Erigé comme exemple du héros romantique par Alfred de Vigny qui a fait de son histoire l’une de ses œuvres phares, sujet du dixième opéra de Charles Gounod, le jeune Henri Coëffier de Ruzé d’Effiat, marquis de Cinq-Mars était-il vraiment à la hauteur de ce couronnement ?

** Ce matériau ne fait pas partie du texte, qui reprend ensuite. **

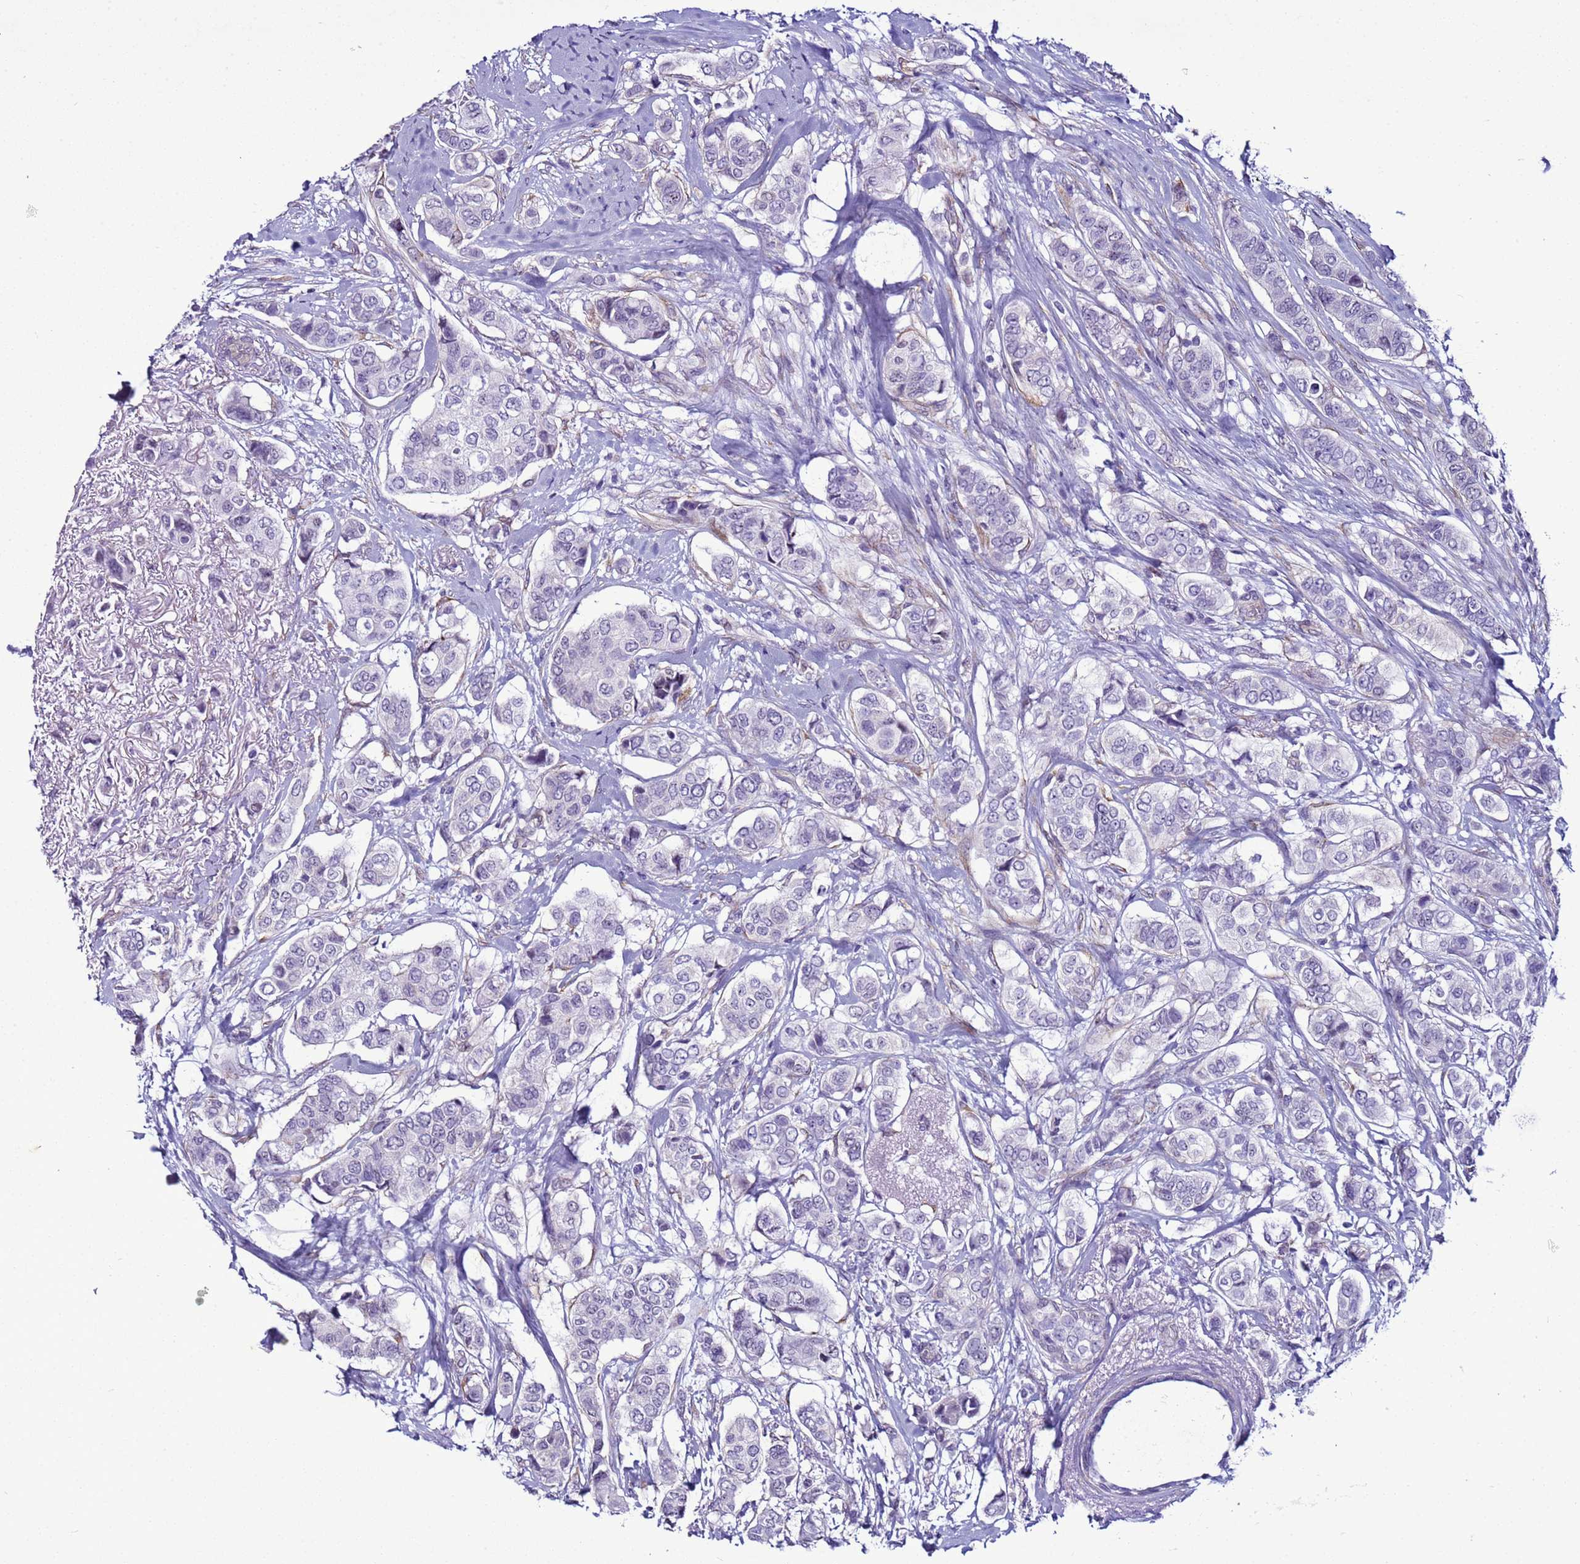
{"staining": {"intensity": "negative", "quantity": "none", "location": "none"}, "tissue": "breast cancer", "cell_type": "Tumor cells", "image_type": "cancer", "snomed": [{"axis": "morphology", "description": "Lobular carcinoma"}, {"axis": "topography", "description": "Breast"}], "caption": "Tumor cells show no significant positivity in breast cancer (lobular carcinoma). The staining was performed using DAB (3,3'-diaminobenzidine) to visualize the protein expression in brown, while the nuclei were stained in blue with hematoxylin (Magnification: 20x).", "gene": "LRRC10B", "patient": {"sex": "female", "age": 51}}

Il faut dire que, parallèlement à cette « sanctification romantique », une autre mode parcourait la période : celle du dénigrement du cardinal de Richelieu, promu, lui, grand méchant loup. Ceux qui n’auront pas lu Cinq-Mars pourront toujours se souvenir des Trois mousquetaires de Dumas père ; ou de ce qu’écrit Victor Hugo dans Marion Delorme. Résultat : si Cinq-Mars est moins présent que d’Artagnan dans l’imaginaire collectif, le cardinal de Richelieu, lui, y a gagné une réputation noire très tenace. Dans l’œuvre de Gounod, il est partout et nulle part, tout comme Louis XIII, d’ailleurs, qui ne fait qu’un passage muet. C’est son homme à tout faire et âme damnée, le sinistre père Joseph du Tremblay, qui représente Richelieu et porte ses messages. Mais au moment où se déroule l’opéra, le père Joseph était mort depuis quelques temps déjà.

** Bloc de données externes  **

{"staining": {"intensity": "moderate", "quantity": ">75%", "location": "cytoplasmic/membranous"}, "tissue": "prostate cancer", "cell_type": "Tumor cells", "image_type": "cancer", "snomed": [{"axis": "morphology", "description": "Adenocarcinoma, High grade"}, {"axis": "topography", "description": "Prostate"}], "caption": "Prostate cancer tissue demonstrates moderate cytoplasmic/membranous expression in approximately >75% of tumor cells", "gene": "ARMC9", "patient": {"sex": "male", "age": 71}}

Collés à l’intrigue de Vigny, les librettistes de l’opéra de Gounod ont fait de Cinq-Mars un personnage idéalisé, chevaleresque, dédaigneux des intrigues bassement politiques mais sûr de son devoir pour « sauver le roi, la noblesse et la France » comme le chante le chœur des conjurés, quitte à frayer avec l’ennemi espagnol.
La vérité historique, à la fois respectée et habillée par Vigny et les librettistes Poirson et Gallet, est plus nuancée.
Au commencement est la relation complexe et erratique entre Louis XIII et son principal ministre depuis 1624. Malgré des tensions parfois vives, des vicissitudes et autres complots de Cour, le roi a toujours maintenu sa confiance et son soutien au cardinal. Ce qui a conduit ce dernier à avoir la main lourde contre la noblesse, y compris à très haut niveau, exilant les uns ou faisant exécuter les autres. C’était eux ou lui.
Au seuil des années 1640, Louis XIII est las. Il est constamment malade, mélancolique, fatigué des intrigues, lassé d’un pouvoir qu’il n’apprécie guère. On ne sait comment il a réussi, sur le tard, à faire, en deux ans, deux enfants à la reine, Anne d’Autriche, qu’il n’aime pas. Aussi, depuis toujours, et comme c’est l’usage à la Cour, a-t-il des favoris, parfois dévorés d’ambition. Richelieu garde un œil très renseigné sur ces derniers. Pour détourner l’attention du roi de la puissante Marie de Hautefort, dame d’honneur de la reine, le cardinal cherche un nouveau favori qu’il pourrait contrôler. Plusieurs années auparavant, il avait pris sous son aile le second fils du maréchal Antoine d’Effiat, qui avait trouvé la mort lors d’opérations militaires en Allemagne. Devenu page de Richelieu, Henri Coëffier de Ruzé d’Effiat, marquis de Cinq-Mars, est nommé en 1636, à 16 ans, commandant d’une compagnie des Gardes du roi. Il songe donc à lui comme favori du roi et le force, contre son gré, à devenir Grand-Maître de la Garde robe le jour même de ses 18 ans. Il passe pour être l’un des plus élégants et l’un des plus beaux hommes de la Cour et on ne tarde pas à le désigner au regard de Louis XIII, qui n’en fait guère cas. C’est la guerre contre l’Espagne qui va permettre le rapprochement. Cinq-Mars suit le roi en campagne et en profite pour s’illustrer un peu sur les théâtres d’opérations. Bientôt, le souverain ne s’en sépare plus, au point qu’on murmure que jamais Louis XIII n’avait eu de passion si violente pour quiconque. Exit Marie de Hautefort.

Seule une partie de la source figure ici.